Der Fall „Emily“ ist ein weiteres Signal, dass der europäische Gesetzgeber Umsatzsteuerbetrug nicht mehr als Randphänomen betrachtet, sondern als systemische Bedrohung für die öffentlichen Haushalte. Die geschätzten Schäden aus Zoll- und Umsatzsteuerbetrug belaufen sich nach aktuellen EPPO-Zahlen auf Dutzende Milliarden Euro – mit der Folge, dass politischer und behördlicher Druck auf Ermittler hoch ist, „Erfolge“ vorzuweisen. In dieser Gemengelage steigt das Risiko, dass auch solche Unternehmen in den Sog von Ermittlungen geraten, die sich zwar auf komplexe Binnenmarktstrukturen eingelassen, aber keine bewusste Beteiligung an Karussellstrukturen beabsichtigt haben. Entscheidend ist deshalb, bereits im Vorfeld robuste Compliance-Strukturen zu etablieren: Know-your-Business-Partner-Prüfungen, sorgfältige Dokumentation von Lieferketten, Plausibilitätskontrollen bei Preisen und Zahlungsflüssen sowie klare interne Verantwortlichkeiten bei grenzüberschreitenden Geschäften.

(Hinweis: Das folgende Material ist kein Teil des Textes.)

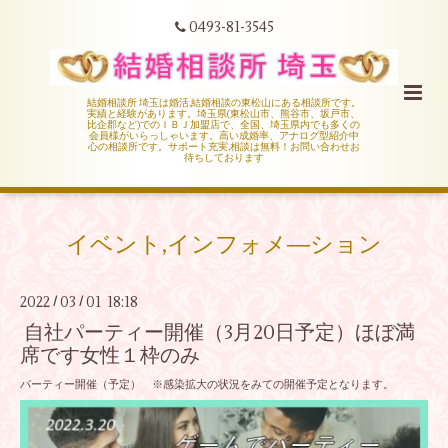
0493-81-3545
結婚相談所 埼玉は婚活,結婚相談の東松山にある相談所です。
実績と経験があります。埼玉県(東松山市、熊谷市、坂戸市、
比企郡など)でのＩＢＪ加盟店で、全国、埼玉県内でも多くの
会員様がいらっしゃいます。高い成婚率、アナログ型紹介中
心の相談所です。サポート充実,相談は無料！お問い合わせお
待ちしております
イベント,インフォメ―ション
2022
03
01 18:18
/
/
自社パーティー開催（3月20日予定）ほぼ満
席です女性１枠のみ
パーティー開催（予定） ※感染拡大の状況をみての開催予定となります。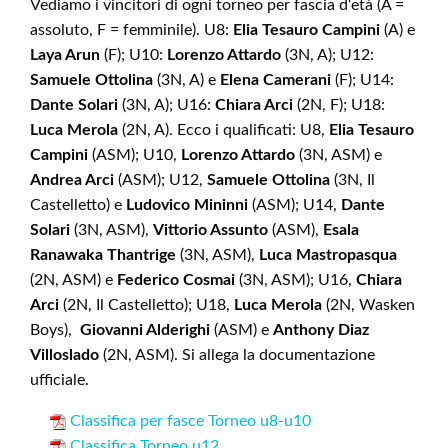
Vediamo i vincitori di ogni torneo per fascia d‘età (A =
assoluto, F = femminile). U8:
Elia Tesauro Campini
(A) e
Laya Arun
(F); U10:
Lorenzo Attardo
(3N, A); U12:
Samuele Ottolina
(3N, A) e
Elena Camerani
(F); U14:
Dante Solari
(3N, A); U16:
Chiara Arci
(2N, F); U18:
Luca Merola
(2N, A). Ecco i qualificati: U8,
Elia Tesauro
Campini
(ASM); U10,
Lorenzo Attardo
(3N, ASM) e
Andrea Arci
(ASM); U12,
Samuele Ottolina
(3N, Il
Castelletto) e
Ludovico Mininni
(ASM); U14,
Dante
Solari
(3N, ASM),
Vittorio Assunto
(ASM),
Esala
Ranawaka Thantrige
(3N, ASM),
Luca Mastropasqua
(2N, ASM) e
Federico Cosmai
(3N, ASM); U16,
Chiara
Arci
(2N, Il Castelletto); U18,
Luca Merola
(2N, Wasken
Boys),
Giovanni Alderighi
(ASM) e
Anthony Diaz
Villoslado
(2N, ASM). Si allega la documentazione
ufficiale.
Classifica per fasce Torneo u8-u10
Classifica Torneo u12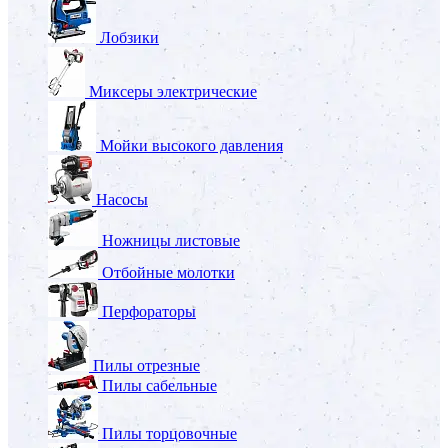
Лобзики
Миксеры электрические
Мойки высокого давления
Насосы
Ножницы листовые
Отбойные молотки
Перфораторы
Пилы отрезные
Пилы сабельные
Пилы торцовочные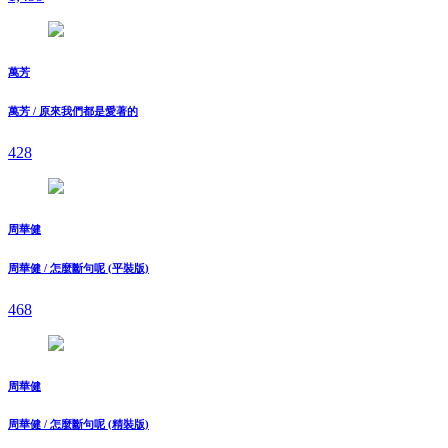
萬芳
萬芳 / 原來我們都是愛著的
428
周華健
周華健 / 怎麼斷句呢 (平裝版)
468
周華健
周華健 / 怎麼斷句呢 (精裝版)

Kommt es dennoch zu Durchsuchungen, Vernehmungen oder Vermögenssicherungen, ist eine frühzeitige, spezialisierte Verteidigung unerlässlich. Im Fokus steht dann zunächst die Sicherung von Verfahrensrechten, die Kontrolle des Umfangs von Beschlagnahmen und Arrestanordnungen sowie die Vermeidung vorschneller Einlassungen, die später kaum zu korrigieren sind. Parallel ist die steuerrechtliche Flankierung wichtig: Die Einordnung von Umsätzen, Vorsteuerabzugsberechtigungen und möglichen Haftungsrisiken muss eng mit der strafrechtlichen Strategie verzahnt werden, um Widersprüche zu vermeiden. Gerade in EPPO-Verfahren mit mehreren beteiligten Staaten gewinnt zudem die Koordination der Verteidigung über Landesgrenzen hinweg an Bedeutung – sowohl in tatsächlicher Hinsicht (Aktenzugang, Informationsflüsse), als auch strategisch (Umgang mit parallelen Ermittlungen, Auslieferungs- und Zuständigkeitsfragen).
Wer als Unternehmer oder Organ einer Gesellschaft in den Fokus solcher Ermittlungen gerät, hat selten „nur“ ein Strafverfahren zu erwarten, sondern steht zugleich vor steuerlichen, wirtschaftlichen und reputativen Herausforderungen. Eine Verteidigung, die diese Ebenen zusammen denkt, Risiken realistisch einschätzt und frühzeitig auf die Begrenzung von Einziehungs- und Haftungsfolgen abzielt, ist daher regelmäßig entscheidend für die wirtschaftliche Zukunft des Unternehmens – und nicht zuletzt für die persönliche Freiheit der Verantwortlichen.